Last updated: July 17, 2026
PDF Metadata Export Test: What Remained and What Was Removed
Visible page text is only part of a PDF. We generated a synthetic document with deliberate metadata, created a cleaned copy, and inspected both files. The first exposed five descriptive values; the second retained only a neutral title. This provides a concrete checklist for users who share resumes, contracts, invoices, and forms.
The before file
The metadata-before sample contains these deliberate values: title “Draft Contract Notes,” author “Example Author,” subject “Synthetic metadata inspection sample,” creator “JUST FREE PDF Test Generator,” and producer “JUST FREE PDF Synthetic Test.” None is private, but each represents a category that can expose real information in an ordinary document.
The cleaned file
The metadata-cleaned sample retains a neutral title, “Shared PDF,” while author, subject, creator, and producer values are blank. Both files retain the same visible page text. The change therefore demonstrates why visual inspection alone cannot confirm metadata privacy.
| Property | Before | Cleaned copy |
|---|---|---|
| Title | Draft Contract Notes | Shared PDF |
| Author | Example Author | Blank |
| Subject | Synthetic metadata inspection sample | Blank |
| Creator | JUST FREE PDF Test Generator | Blank |
| Producer | JUST FREE PDF Synthetic Test | Blank |
Why metadata appears
Source applications often write the document title, author account, application name, creation date, modification date, and producer library automatically.
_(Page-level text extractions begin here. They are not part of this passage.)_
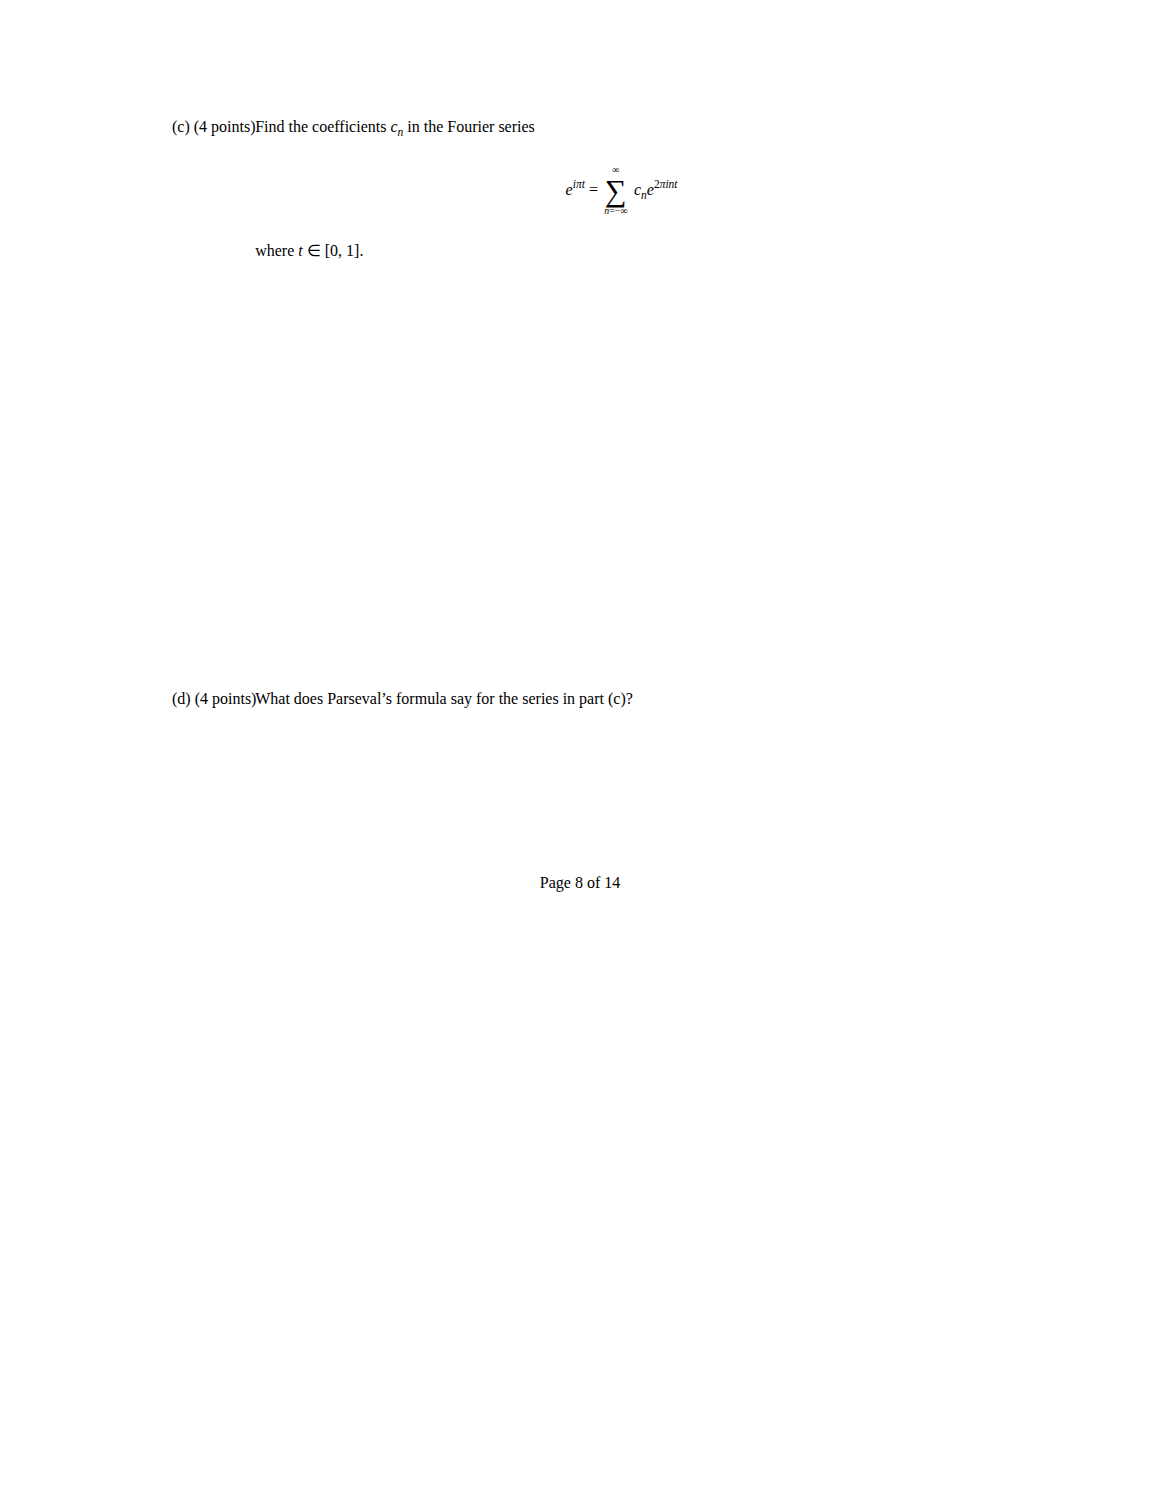(c) (4 points) Find the coefficients cn in the Fourier series
eiπt = ∞ ∑ n=−∞ cne2πint
where t ∈ [0, 1].
(d) (4 points) What does Parseval’s formula say for the series in part (c)?
Page 8 of 14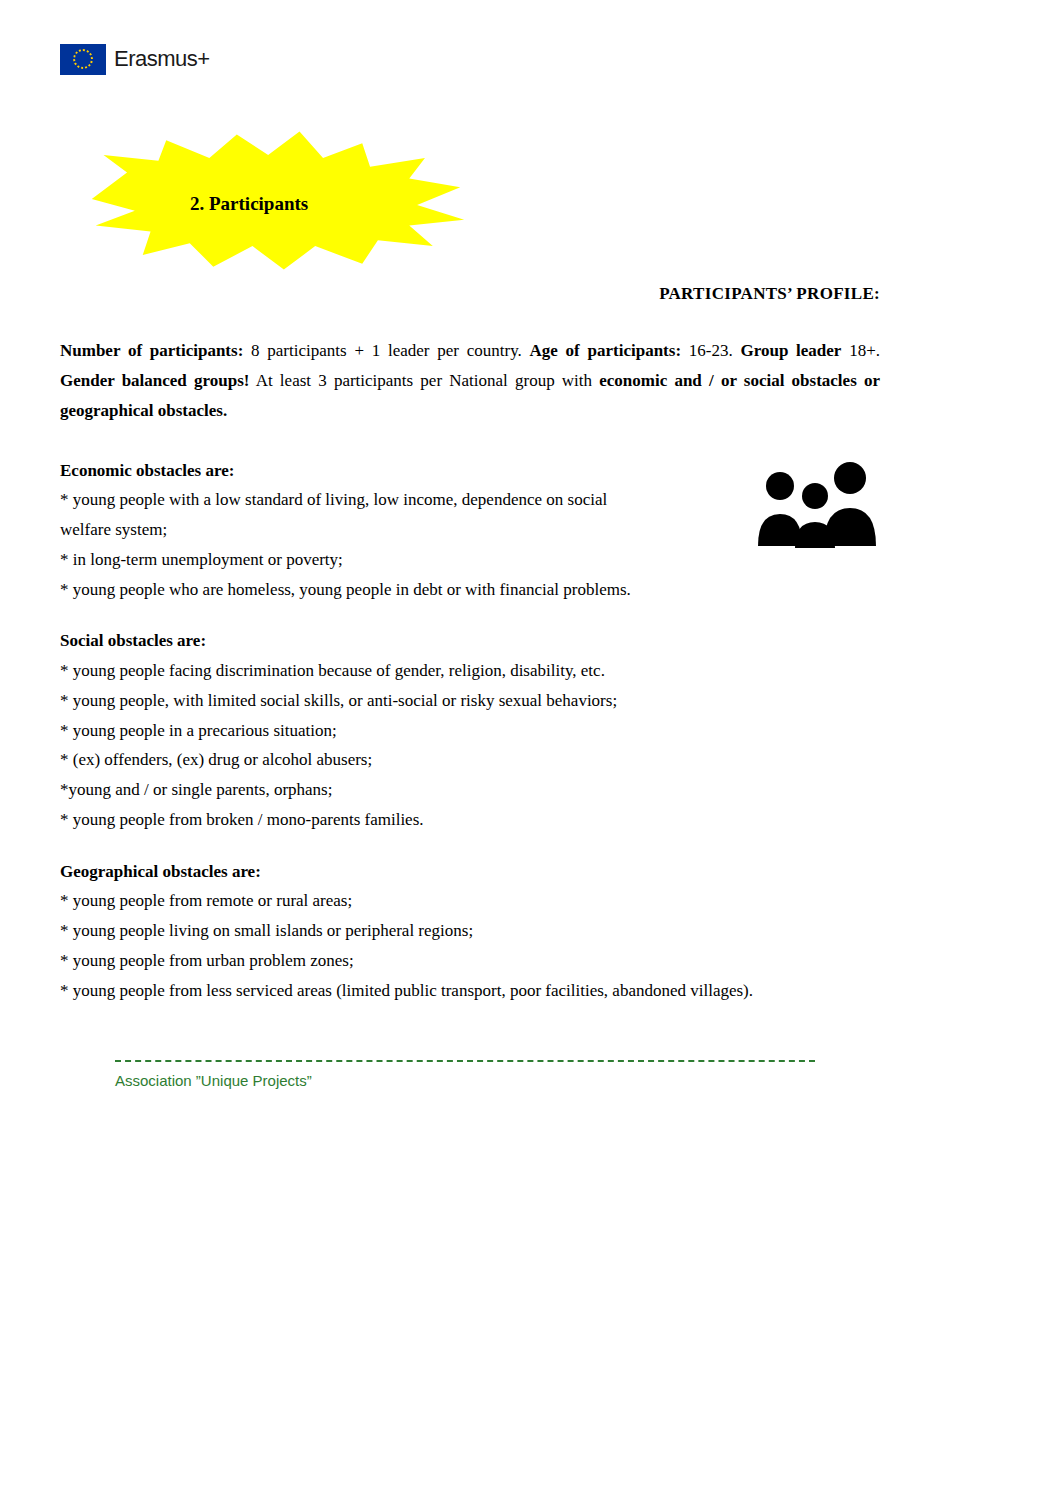Erasmus+
2. Participants
PARTICIPANTS’ PROFILE:
Number of participants: 8 participants + 1 leader per country. Age of participants: 16-23. Group leader 18+. Gender balanced groups! At least 3 participants per National group with economic and / or social obstacles or geographical obstacles.
Economic obstacles are:
* young people with a low standard of living, low income, dependence on social
welfare system;
* in long-term unemployment or poverty;
* young people who are homeless, young people in debt or with financial problems.
Social obstacles are:
* young people facing discrimination because of gender, religion, disability, etc.
* young people, with limited social skills, or anti-social or risky sexual behaviors;
* young people in a precarious situation;
* (ex) offenders, (ex) drug or alcohol abusers;
*young and / or single parents, orphans;
* young people from broken / mono-parents families.
Geographical obstacles are:
* young people from remote or rural areas;
* young people living on small islands or peripheral regions;
* young people from urban problem zones;
* young people from less serviced areas (limited public transport, poor facilities, abandoned villages).
Association ”Unique Projects”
An exported resume can reveal a workstation username. A contract draft can retain an internal project title. A converted scan can reveal the scanning software or workflow.
Metadata is not the only hidden content
PDFs can also contain comments, attachments, layers, form values, bookmarks, JavaScript actions, OCR text, embedded files, and previous revision data. Removing the author field does not sanitize those items. High-risk documents need a dedicated inspection and sanitization process.
Failure case: changing the filename only
Renaming “Draft-Client-A.pdf” to “document.pdf” changes the download name but not the internal title or author metadata. Some viewers display the internal title in the tab instead of the filename. Inspect both.
Failure case: a PDF printer adds new metadata
Printing to PDF may flatten fields and annotations, but the new PDF driver can add its own producer and creation data. It may also reduce accessibility, remove links, change page size, or rasterize content. Treat printing as a transformation that must be reviewed, not a guaranteed privacy tool.
JUST FREE PDF boundary
Do not assume the editor automatically removes all metadata or hidden content. The product can support visible edits and exports, but users should inspect the downloaded file and use a dedicated metadata or sanitization tool when the document is sensitive.
Export review steps
- Use a non-sensitive copy for testing.
- Open document properties in the exported file.
- Check title, author, subject, keywords, creator, producer, and dates.
- Inspect comments, attachments, layers, bookmarks, and form values.
- Search for old names and project terms.
- Open the file on another device or viewer.
- Share through the recipient’s approved channel.
When not to use a general browser workflow
Use approved enterprise or offline sanitization for client-confidential material, medical information, legal discovery, identity records, security reports, unreleased financial information, or documents subject to retention and disclosure rules. Metadata removal can have legal consequences when records must be preserved.
Reproduce the result
The exact metadata captured by the automated inspection is published in the JSON result file. File hashes are included so a reviewer can confirm that the inspected files match the downloads.
Keep evidence when metadata must be preserved
Metadata is not always something to remove. Records-management, litigation, audit, design, and publishing workflows may require creator, date, version, or producer information. Before cleaning a file, determine whether the recipient expects those properties. Keep the original and record what was changed so privacy cleanup does not become accidental evidence destruction.
Check the receiving channel too
A clean PDF can gain new context when it is attached to an email, uploaded under an identifying account, stored in a shared cloud folder, or renamed by a portal. Metadata review should therefore include the transmission method. Use the recipient’s secure channel and avoid placing confidential names or identifiers in the filename, subject line, or public share link.
Hash the final copy when integrity matters
A SHA-256 hash can identify the exact file that was inspected and delivered. The synthetic result file publishes hashes for this reason. In an organizational workflow, record the hash only when policy permits and store it with the review record, not as a substitute for access control or secure transmission.
Repeat the properties check after any conversion, merge, print-to-PDF step, or portal download because those operations can create new metadata.